Collected data

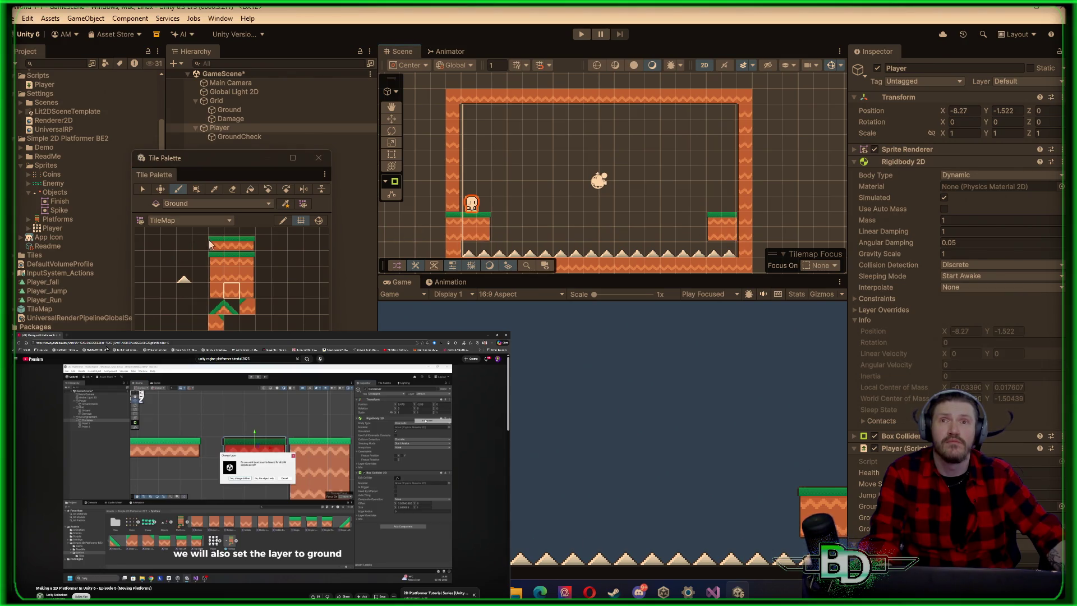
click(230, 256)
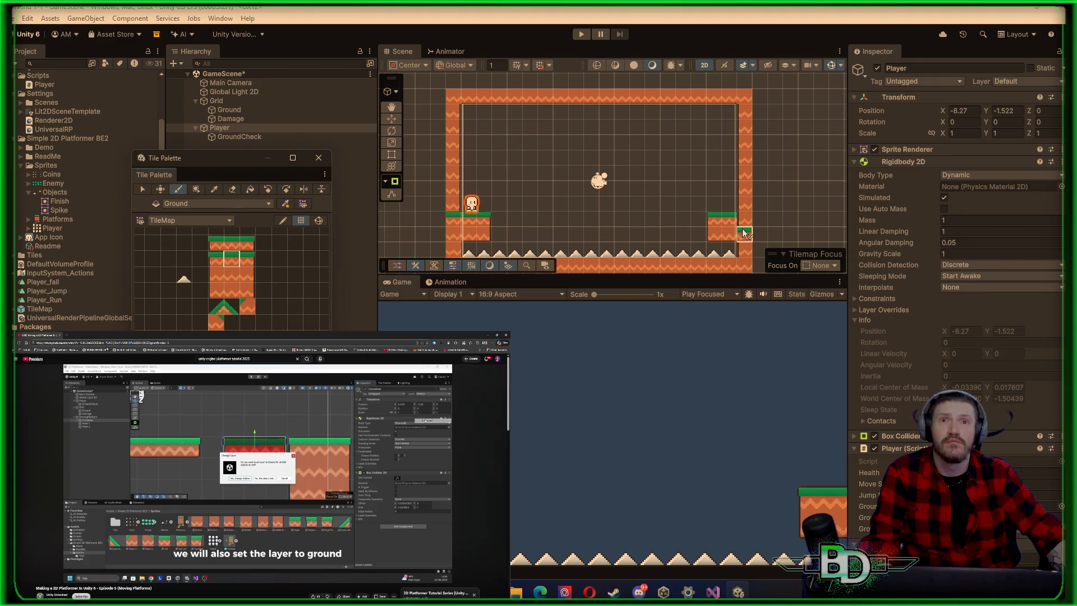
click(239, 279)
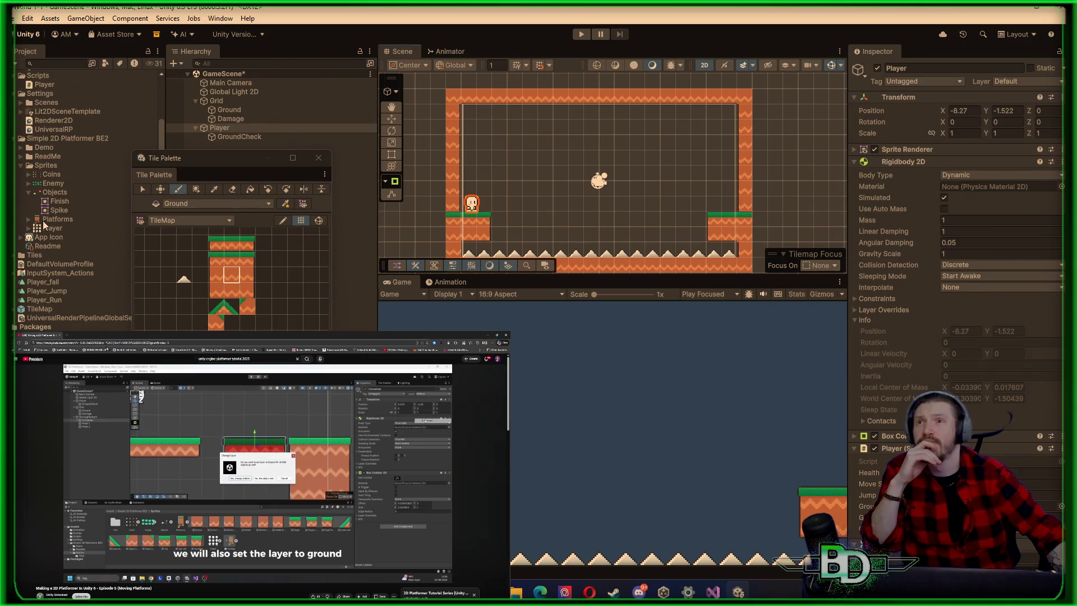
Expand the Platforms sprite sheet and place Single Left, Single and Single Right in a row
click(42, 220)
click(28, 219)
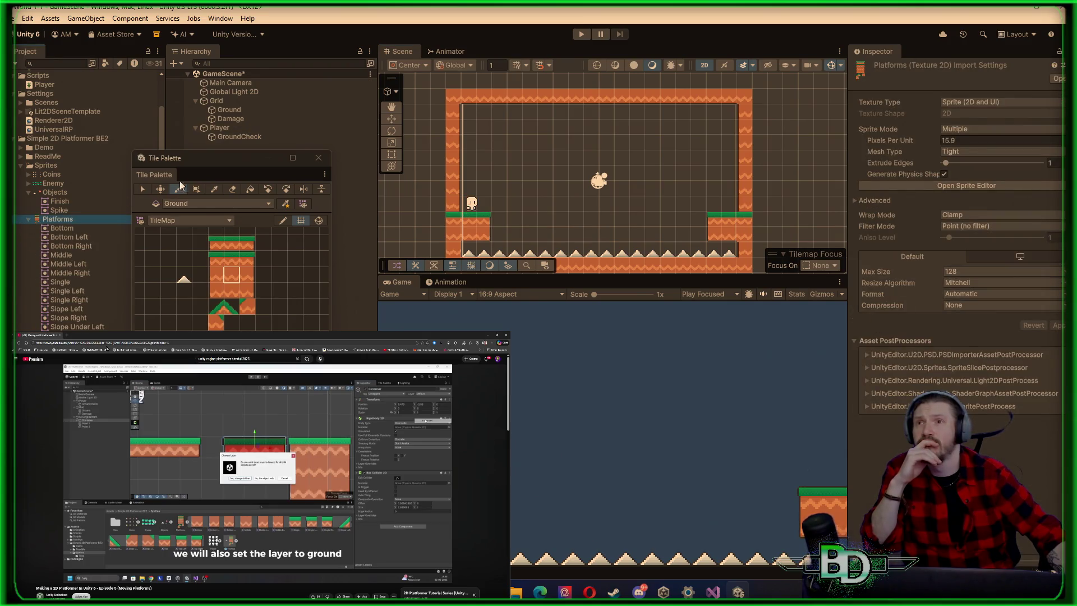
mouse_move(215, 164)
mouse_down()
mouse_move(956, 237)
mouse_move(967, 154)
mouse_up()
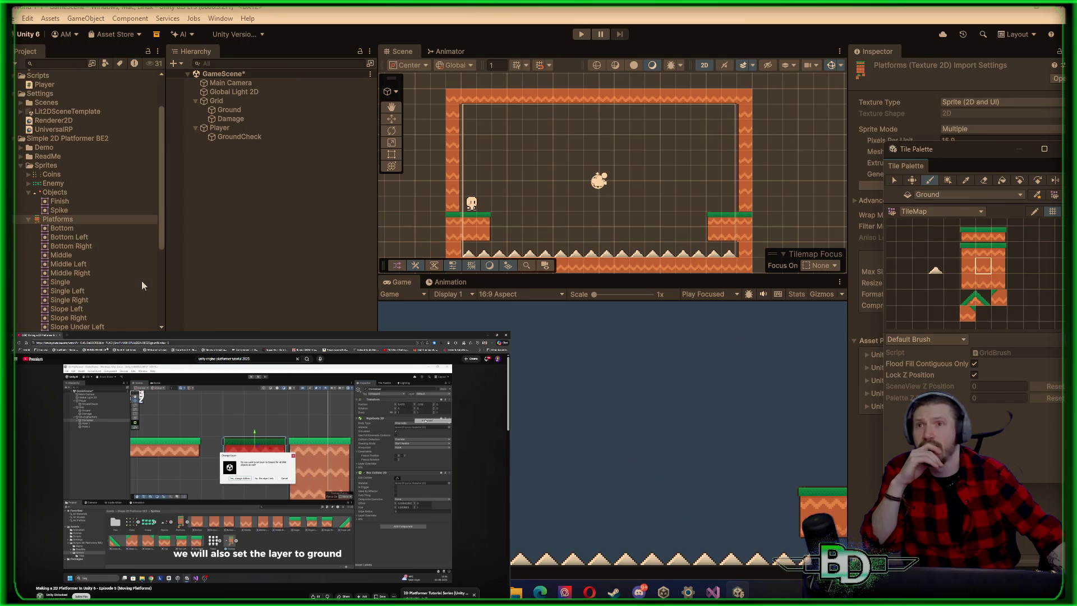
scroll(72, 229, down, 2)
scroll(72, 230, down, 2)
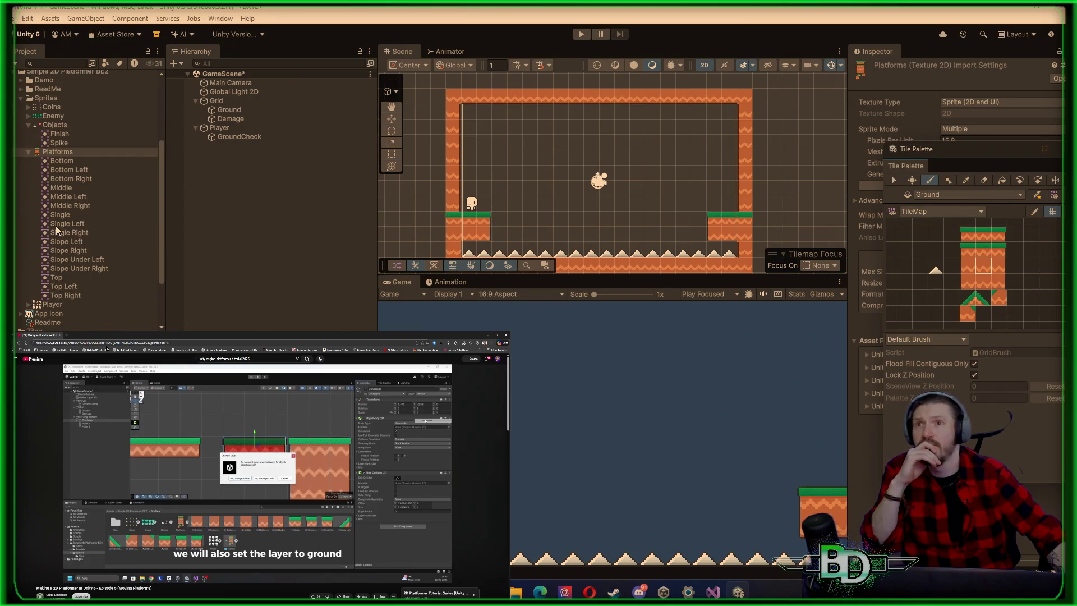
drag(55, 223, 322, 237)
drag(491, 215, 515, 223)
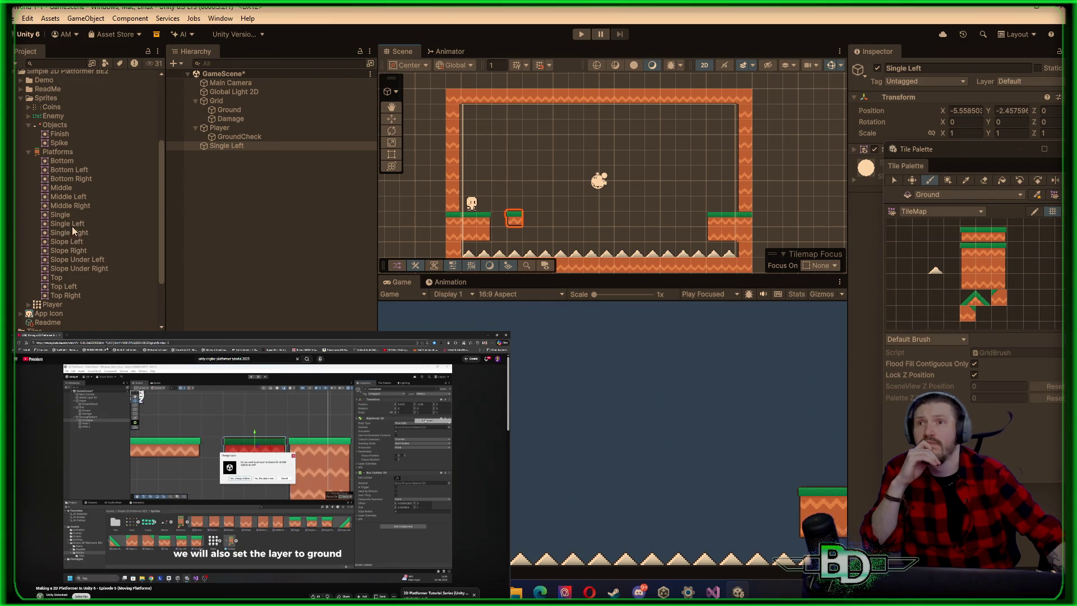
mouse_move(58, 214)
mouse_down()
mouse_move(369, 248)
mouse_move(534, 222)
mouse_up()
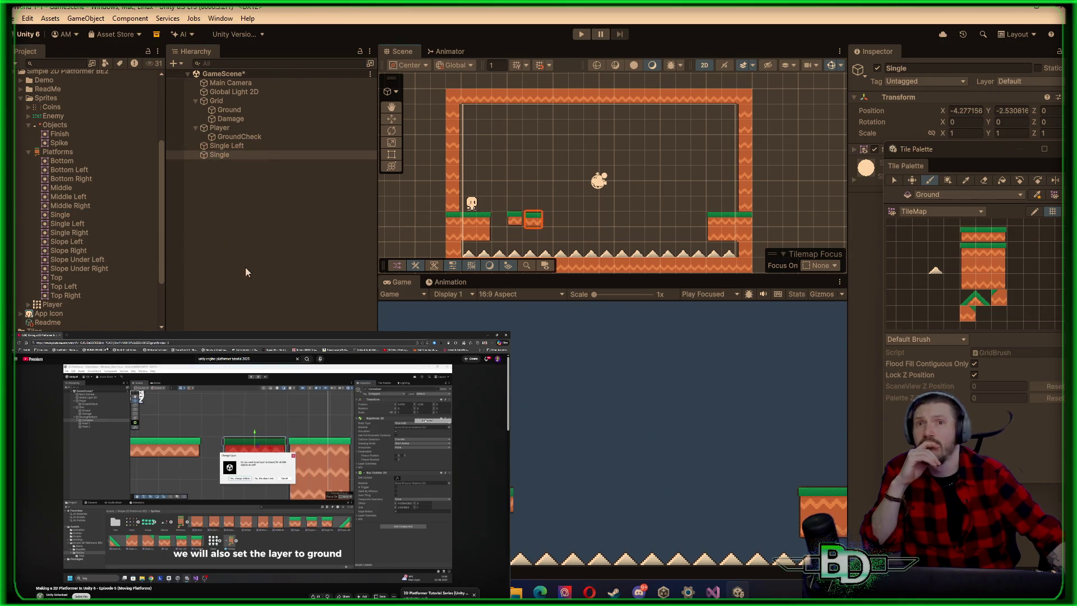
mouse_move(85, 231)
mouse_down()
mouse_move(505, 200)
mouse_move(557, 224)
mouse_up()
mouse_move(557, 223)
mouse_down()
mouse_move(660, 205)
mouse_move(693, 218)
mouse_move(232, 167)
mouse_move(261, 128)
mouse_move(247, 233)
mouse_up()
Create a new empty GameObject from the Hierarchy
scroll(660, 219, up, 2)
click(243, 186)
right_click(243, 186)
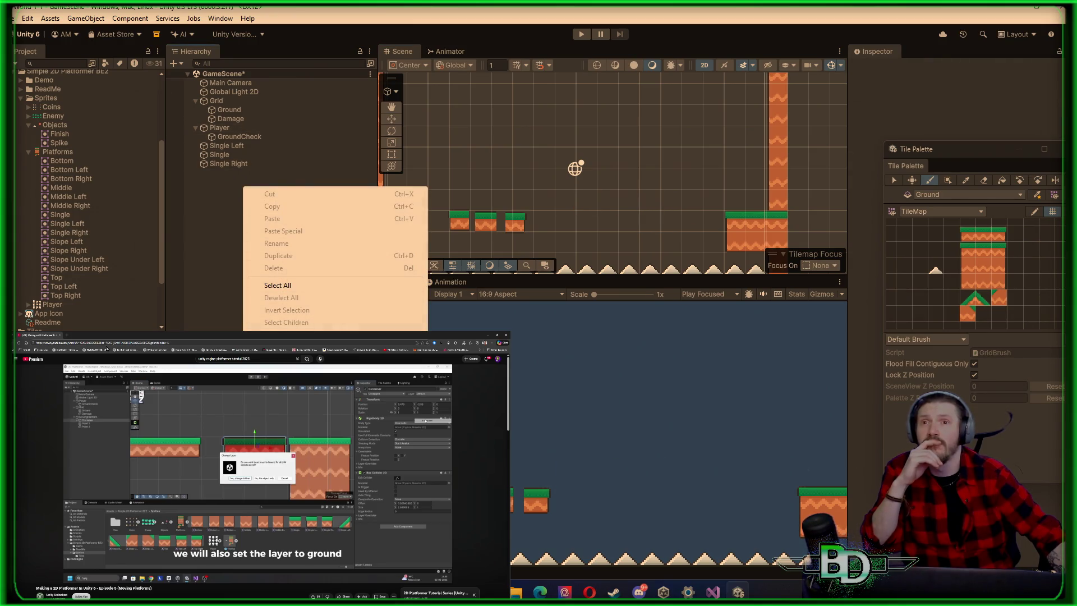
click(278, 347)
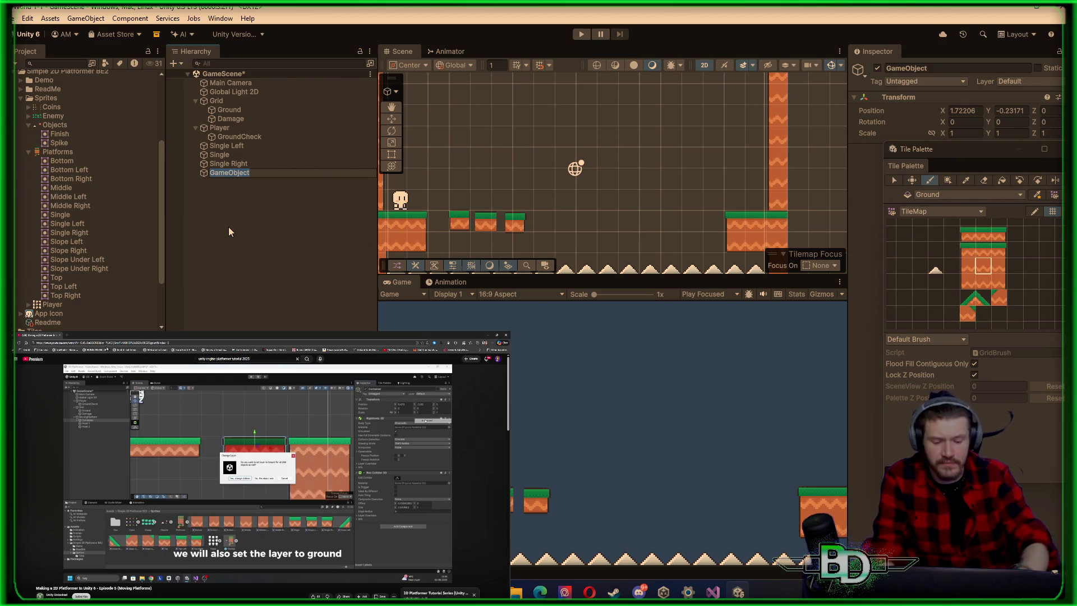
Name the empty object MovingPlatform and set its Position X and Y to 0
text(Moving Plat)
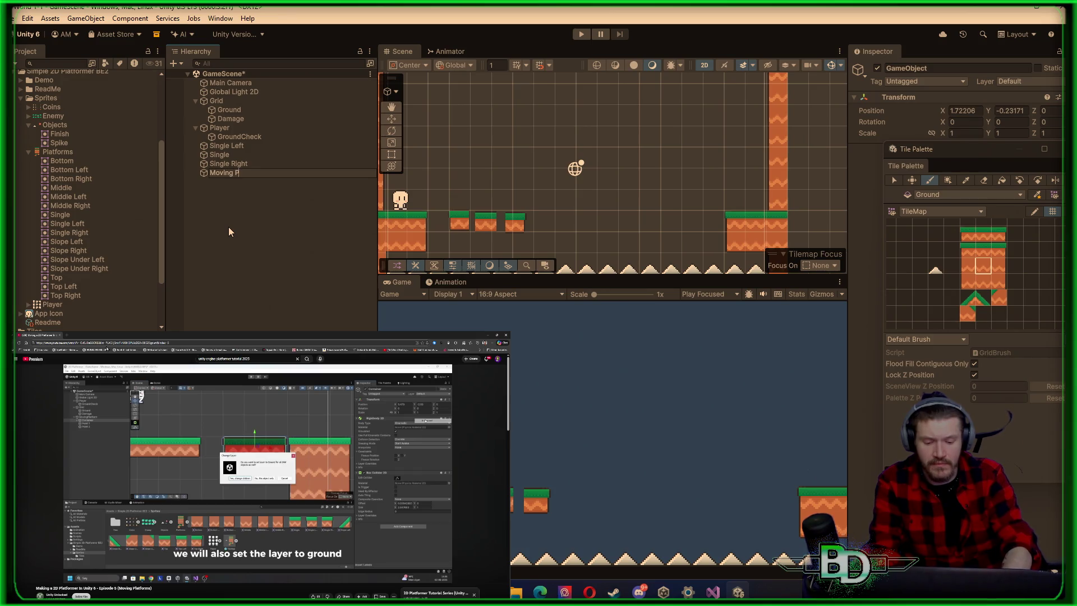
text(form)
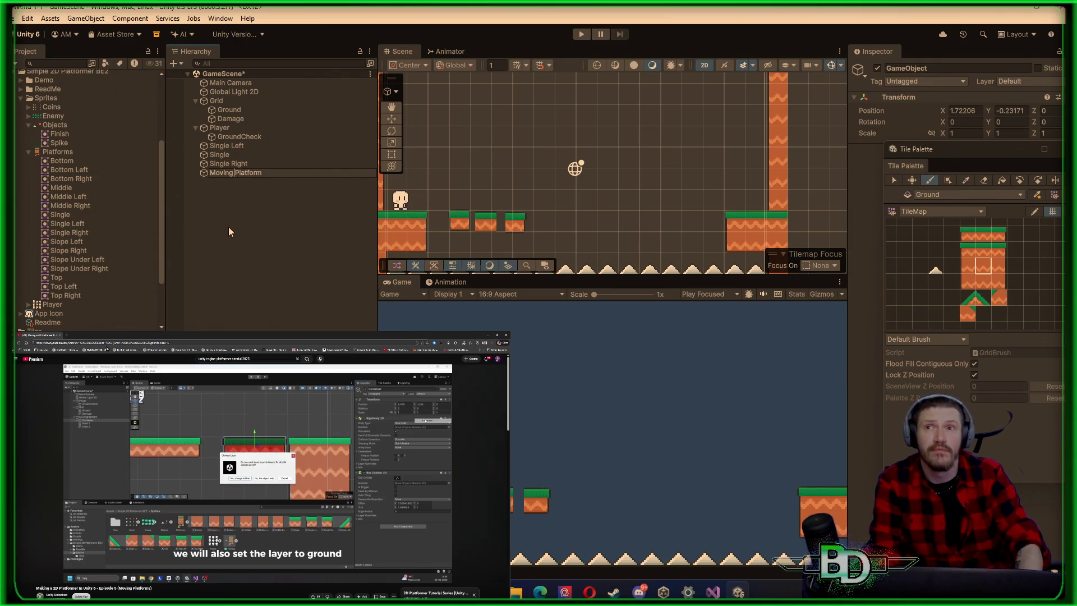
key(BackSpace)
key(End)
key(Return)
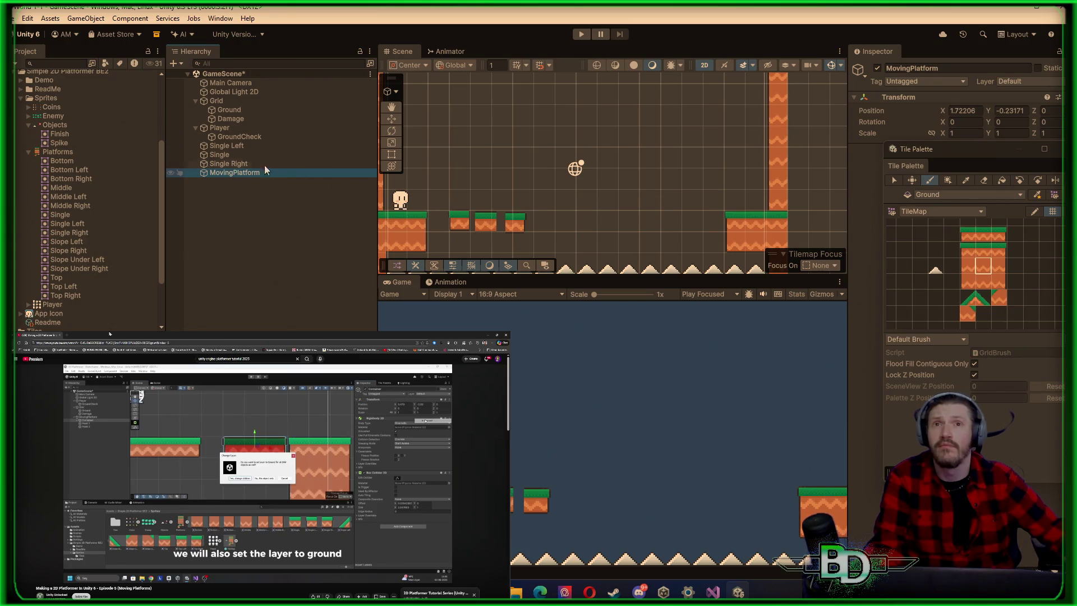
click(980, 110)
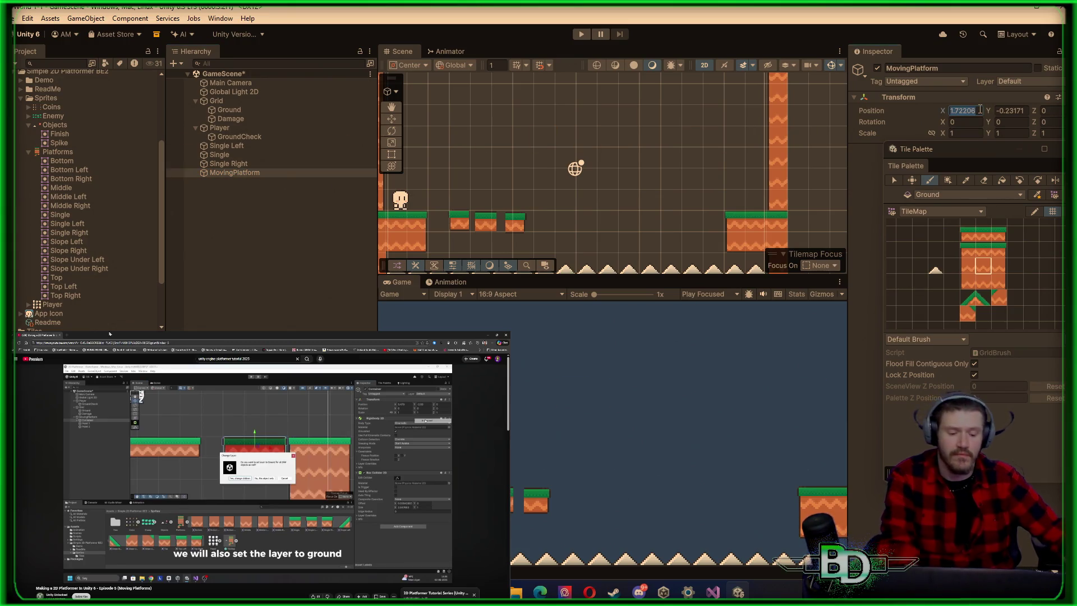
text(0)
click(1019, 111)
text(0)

## Goal of the exercise
Please give back an exact copy of the entries above from their first line through the line containing "right_click(243, 186)", leaving the pictures aside.

## Output for this task
click(230, 256)
click(239, 279)
Expand the Platforms sprite sheet and place Single Left, Single and Single Right in a row
click(42, 220)
click(28, 219)
mouse_move(215, 164)
mouse_down()
mouse_move(956, 237)
mouse_move(967, 154)
mouse_up()
scroll(72, 229, down, 2)
scroll(72, 230, down, 2)
drag(55, 223, 322, 237)
drag(491, 215, 515, 223)
mouse_move(58, 214)
mouse_down()
mouse_move(369, 248)
mouse_move(534, 222)
mouse_up()
mouse_move(85, 231)
mouse_down()
mouse_move(505, 200)
mouse_move(557, 224)
mouse_up()
mouse_move(557, 223)
mouse_down()
mouse_move(660, 205)
mouse_move(693, 218)
mouse_move(232, 167)
mouse_move(261, 128)
mouse_move(247, 233)
mouse_up()
Create a new empty GameObject from the Hierarchy
scroll(660, 219, up, 2)
click(243, 186)
right_click(243, 186)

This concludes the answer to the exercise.